● Task prompt: Would you repeat the listing exactly but omit every picture?

● Source information:

■ ■ ■ ■

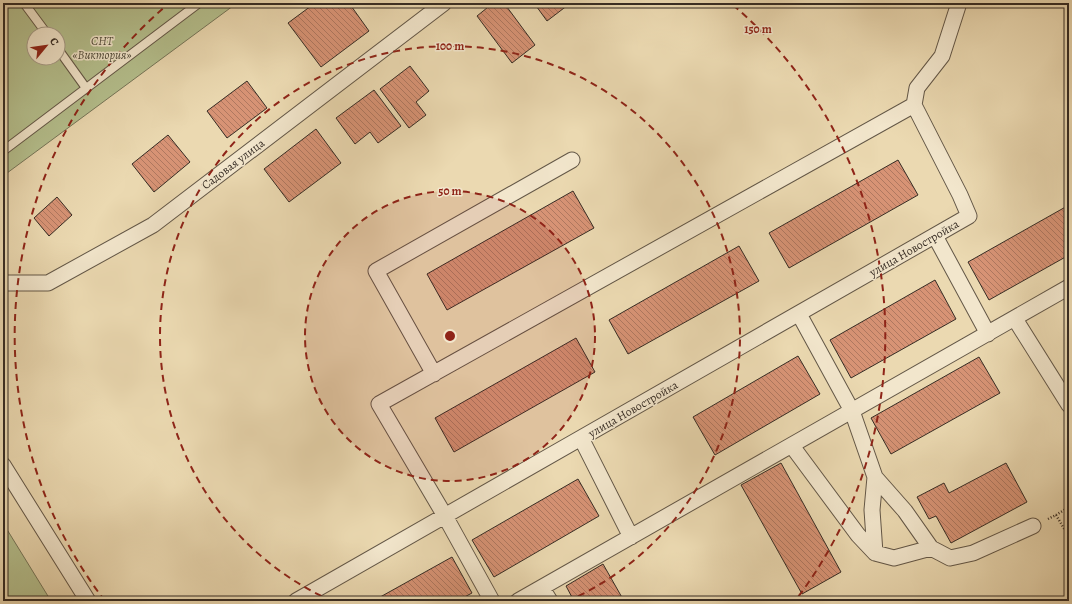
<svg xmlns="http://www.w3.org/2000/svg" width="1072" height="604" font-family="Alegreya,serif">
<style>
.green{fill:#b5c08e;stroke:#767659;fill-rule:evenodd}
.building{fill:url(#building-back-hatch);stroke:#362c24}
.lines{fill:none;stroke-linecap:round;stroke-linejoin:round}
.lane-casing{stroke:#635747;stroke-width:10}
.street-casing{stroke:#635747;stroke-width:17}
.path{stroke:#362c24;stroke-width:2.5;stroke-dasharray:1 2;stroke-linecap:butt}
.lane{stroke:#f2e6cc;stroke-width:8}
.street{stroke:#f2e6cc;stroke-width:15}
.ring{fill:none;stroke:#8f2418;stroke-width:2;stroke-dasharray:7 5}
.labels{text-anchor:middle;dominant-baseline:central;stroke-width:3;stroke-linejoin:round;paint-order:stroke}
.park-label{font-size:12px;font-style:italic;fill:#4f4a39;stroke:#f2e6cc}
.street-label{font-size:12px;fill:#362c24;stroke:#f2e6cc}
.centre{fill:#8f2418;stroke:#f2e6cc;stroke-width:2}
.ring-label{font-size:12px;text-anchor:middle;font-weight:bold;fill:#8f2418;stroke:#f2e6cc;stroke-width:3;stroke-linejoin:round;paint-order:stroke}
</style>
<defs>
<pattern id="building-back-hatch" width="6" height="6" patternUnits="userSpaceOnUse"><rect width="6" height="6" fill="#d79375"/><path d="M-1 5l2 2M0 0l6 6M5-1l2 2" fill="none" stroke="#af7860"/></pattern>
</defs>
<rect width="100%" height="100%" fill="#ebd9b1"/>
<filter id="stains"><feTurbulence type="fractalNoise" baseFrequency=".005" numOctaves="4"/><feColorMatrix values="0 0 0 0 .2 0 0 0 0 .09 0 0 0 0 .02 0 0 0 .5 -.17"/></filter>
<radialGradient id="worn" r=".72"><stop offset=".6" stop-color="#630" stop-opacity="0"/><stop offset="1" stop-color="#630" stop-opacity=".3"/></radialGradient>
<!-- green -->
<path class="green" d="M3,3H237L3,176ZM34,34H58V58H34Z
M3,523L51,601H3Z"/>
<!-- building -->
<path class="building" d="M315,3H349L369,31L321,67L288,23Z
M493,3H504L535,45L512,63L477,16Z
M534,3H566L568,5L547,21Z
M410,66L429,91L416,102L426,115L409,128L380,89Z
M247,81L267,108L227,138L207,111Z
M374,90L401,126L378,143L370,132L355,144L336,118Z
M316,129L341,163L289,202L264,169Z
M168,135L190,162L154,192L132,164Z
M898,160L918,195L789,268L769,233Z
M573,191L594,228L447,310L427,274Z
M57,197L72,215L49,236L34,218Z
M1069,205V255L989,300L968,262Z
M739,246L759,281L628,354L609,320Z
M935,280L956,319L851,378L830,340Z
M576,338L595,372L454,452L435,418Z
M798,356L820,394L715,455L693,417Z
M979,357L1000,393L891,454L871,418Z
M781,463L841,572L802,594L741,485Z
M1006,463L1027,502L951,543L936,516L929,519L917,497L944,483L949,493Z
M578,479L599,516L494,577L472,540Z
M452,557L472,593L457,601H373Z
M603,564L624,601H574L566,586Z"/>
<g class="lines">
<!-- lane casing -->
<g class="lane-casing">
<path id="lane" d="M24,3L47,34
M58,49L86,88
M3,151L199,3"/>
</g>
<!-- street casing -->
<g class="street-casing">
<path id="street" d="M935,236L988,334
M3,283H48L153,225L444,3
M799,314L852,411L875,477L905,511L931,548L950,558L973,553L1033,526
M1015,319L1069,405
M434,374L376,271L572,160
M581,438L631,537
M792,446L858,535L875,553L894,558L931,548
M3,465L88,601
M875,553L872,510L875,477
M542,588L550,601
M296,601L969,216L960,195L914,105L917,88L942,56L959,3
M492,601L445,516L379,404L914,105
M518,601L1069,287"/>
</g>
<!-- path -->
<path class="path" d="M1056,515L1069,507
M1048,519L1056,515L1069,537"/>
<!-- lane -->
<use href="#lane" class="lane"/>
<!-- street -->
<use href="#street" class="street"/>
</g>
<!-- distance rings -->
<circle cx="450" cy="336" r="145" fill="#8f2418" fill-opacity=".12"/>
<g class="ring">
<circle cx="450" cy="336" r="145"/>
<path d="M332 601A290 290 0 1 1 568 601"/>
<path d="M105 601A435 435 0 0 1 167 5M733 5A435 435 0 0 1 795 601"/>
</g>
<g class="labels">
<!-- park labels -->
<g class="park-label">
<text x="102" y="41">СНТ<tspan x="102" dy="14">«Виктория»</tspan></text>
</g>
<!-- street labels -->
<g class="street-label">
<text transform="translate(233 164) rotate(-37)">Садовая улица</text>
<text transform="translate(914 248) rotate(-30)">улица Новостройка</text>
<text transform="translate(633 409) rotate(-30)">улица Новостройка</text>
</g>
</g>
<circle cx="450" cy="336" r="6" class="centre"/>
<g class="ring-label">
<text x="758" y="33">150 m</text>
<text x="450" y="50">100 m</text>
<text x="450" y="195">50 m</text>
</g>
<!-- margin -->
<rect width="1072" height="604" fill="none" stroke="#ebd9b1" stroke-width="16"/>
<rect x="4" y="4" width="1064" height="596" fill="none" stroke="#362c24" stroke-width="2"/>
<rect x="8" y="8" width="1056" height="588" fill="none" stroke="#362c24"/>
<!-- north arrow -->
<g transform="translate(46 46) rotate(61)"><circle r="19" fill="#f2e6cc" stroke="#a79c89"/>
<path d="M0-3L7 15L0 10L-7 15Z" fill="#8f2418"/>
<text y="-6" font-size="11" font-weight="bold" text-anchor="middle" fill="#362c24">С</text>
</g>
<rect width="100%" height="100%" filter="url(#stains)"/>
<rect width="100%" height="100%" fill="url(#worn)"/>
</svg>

■ ■ ■ ■

● Answer for the task:
<svg xmlns="http://www.w3.org/2000/svg" width="1072" height="604" font-family="Alegreya,serif">
<style>
.green{fill:#b5c08e;stroke:#767659;fill-rule:evenodd}
.building{fill:url(#building-back-hatch);stroke:#362c24}
.lines{fill:none;stroke-linecap:round;stroke-linejoin:round}
.lane-casing{stroke:#635747;stroke-width:10}
.street-casing{stroke:#635747;stroke-width:17}
.path{stroke:#362c24;stroke-width:2.5;stroke-dasharray:1 2;stroke-linecap:butt}
.lane{stroke:#f2e6cc;stroke-width:8}
.street{stroke:#f2e6cc;stroke-width:15}
.ring{fill:none;stroke:#8f2418;stroke-width:2;stroke-dasharray:7 5}
.labels{text-anchor:middle;dominant-baseline:central;stroke-width:3;stroke-linejoin:round;paint-order:stroke}
.park-label{font-size:12px;font-style:italic;fill:#4f4a39;stroke:#f2e6cc}
.street-label{font-size:12px;fill:#362c24;stroke:#f2e6cc}
.centre{fill:#8f2418;stroke:#f2e6cc;stroke-width:2}
.ring-label{font-size:12px;text-anchor:middle;font-weight:bold;fill:#8f2418;stroke:#f2e6cc;stroke-width:3;stroke-linejoin:round;paint-order:stroke}
</style>
<defs>
<pattern id="building-back-hatch" width="6" height="6" patternUnits="userSpaceOnUse"><rect width="6" height="6" fill="#d79375"/><path d="M-1 5l2 2M0 0l6 6M5-1l2 2" fill="none" stroke="#af7860"/></pattern>
</defs>
<rect width="100%" height="100%" fill="#ebd9b1"/>
<filter id="stains"><feTurbulence type="fractalNoise" baseFrequency=".005" numOctaves="4"/><feColorMatrix values="0 0 0 0 .2 0 0 0 0 .09 0 0 0 0 .02 0 0 0 .5 -.17"/></filter>
<radialGradient id="worn" r=".72"><stop offset=".6" stop-color="#630" stop-opacity="0"/><stop offset="1" stop-color="#630" stop-opacity=".3"/></radialGradient>
<!-- green -->
<path class="green" d="M3,3H237L3,176ZM34,34H58V58H34Z
M3,523L51,601H3Z"/>
<!-- building -->
<path class="building" d="M315,3H349L369,31L321,67L288,23Z
M493,3H504L535,45L512,63L477,16Z
M534,3H566L568,5L547,21Z
M410,66L429,91L416,102L426,115L409,128L380,89Z
M247,81L267,108L227,138L207,111Z
M374,90L401,126L378,143L370,132L355,144L336,118Z
M316,129L341,163L289,202L264,169Z
M168,135L190,162L154,192L132,164Z
M898,160L918,195L789,268L769,233Z
M573,191L594,228L447,310L427,274Z
M57,197L72,215L49,236L34,218Z
M1069,205V255L989,300L968,262Z
M739,246L759,281L628,354L609,320Z
M935,280L956,319L851,378L830,340Z
M576,338L595,372L454,452L435,418Z
M798,356L820,394L715,455L693,417Z
M979,357L1000,393L891,454L871,418Z
M781,463L841,572L802,594L741,485Z
M1006,463L1027,502L951,543L936,516L929,519L917,497L944,483L949,493Z
M578,479L599,516L494,577L472,540Z
M452,557L472,593L457,601H373Z
M603,564L624,601H574L566,586Z"/>
<g class="lines">
<!-- lane casing -->
<g class="lane-casing">
<path id="lane" d="M24,3L47,34
M58,49L86,88
M3,151L199,3"/>
</g>
<!-- street casing -->
<g class="street-casing">
<path id="street" d="M935,236L988,334
M3,283H48L153,225L444,3
M799,314L852,411L875,477L905,511L931,548L950,558L973,553L1033,526
M1015,319L1069,405
M434,374L376,271L572,160
M581,438L631,537
M792,446L858,535L875,553L894,558L931,548
M3,465L88,601
M875,553L872,510L875,477
M542,588L550,601
M296,601L969,216L960,195L914,105L917,88L942,56L959,3
M492,601L445,516L379,404L914,105
M518,601L1069,287"/>
</g>
<!-- path -->
<path class="path" d="M1056,515L1069,507
M1048,519L1056,515L1069,537"/>
<!-- lane -->
<use href="#lane" class="lane"/>
<!-- street -->
<use href="#street" class="street"/>
</g>
<!-- distance rings -->
<circle cx="450" cy="336" r="145" fill="#8f2418" fill-opacity=".12"/>
<g class="ring">
<circle cx="450" cy="336" r="145"/>
<path d="M332 601A290 290 0 1 1 568 601"/>
<path d="M105 601A435 435 0 0 1 167 5M733 5A435 435 0 0 1 795 601"/>
</g>
<g class="labels">
<!-- park labels -->
<g class="park-label">
<text x="102" y="41">СНТ<tspan x="102" dy="14">«Виктория»</tspan></text>
</g>
<!-- street labels -->
<g class="street-label">
<text transform="translate(233 164) rotate(-37)">Садовая улица</text>
<text transform="translate(914 248) rotate(-30)">улица Новостройка</text>
<text transform="translate(633 409) rotate(-30)">улица Новостройка</text>
</g>
</g>
<circle cx="450" cy="336" r="6" class="centre"/>
<g class="ring-label">
<text x="758" y="33">150 m</text>
<text x="450" y="50">100 m</text>
<text x="450" y="195">50 m</text>
</g>
<!-- margin -->
<rect width="1072" height="604" fill="none" stroke="#ebd9b1" stroke-width="16"/>
<rect x="4" y="4" width="1064" height="596" fill="none" stroke="#362c24" stroke-width="2"/>
<rect x="8" y="8" width="1056" height="588" fill="none" stroke="#362c24"/>
<!-- north arrow -->
<g transform="translate(46 46) rotate(61)"><circle r="19" fill="#f2e6cc" stroke="#a79c89"/>
<path d="M0-3L7 15L0 10L-7 15Z" fill="#8f2418"/>
<text y="-6" font-size="11" font-weight="bold" text-anchor="middle" fill="#362c24">С</text>
</g>
<rect width="100%" height="100%" filter="url(#stains)"/>
<rect width="100%" height="100%" fill="url(#worn)"/>
</svg>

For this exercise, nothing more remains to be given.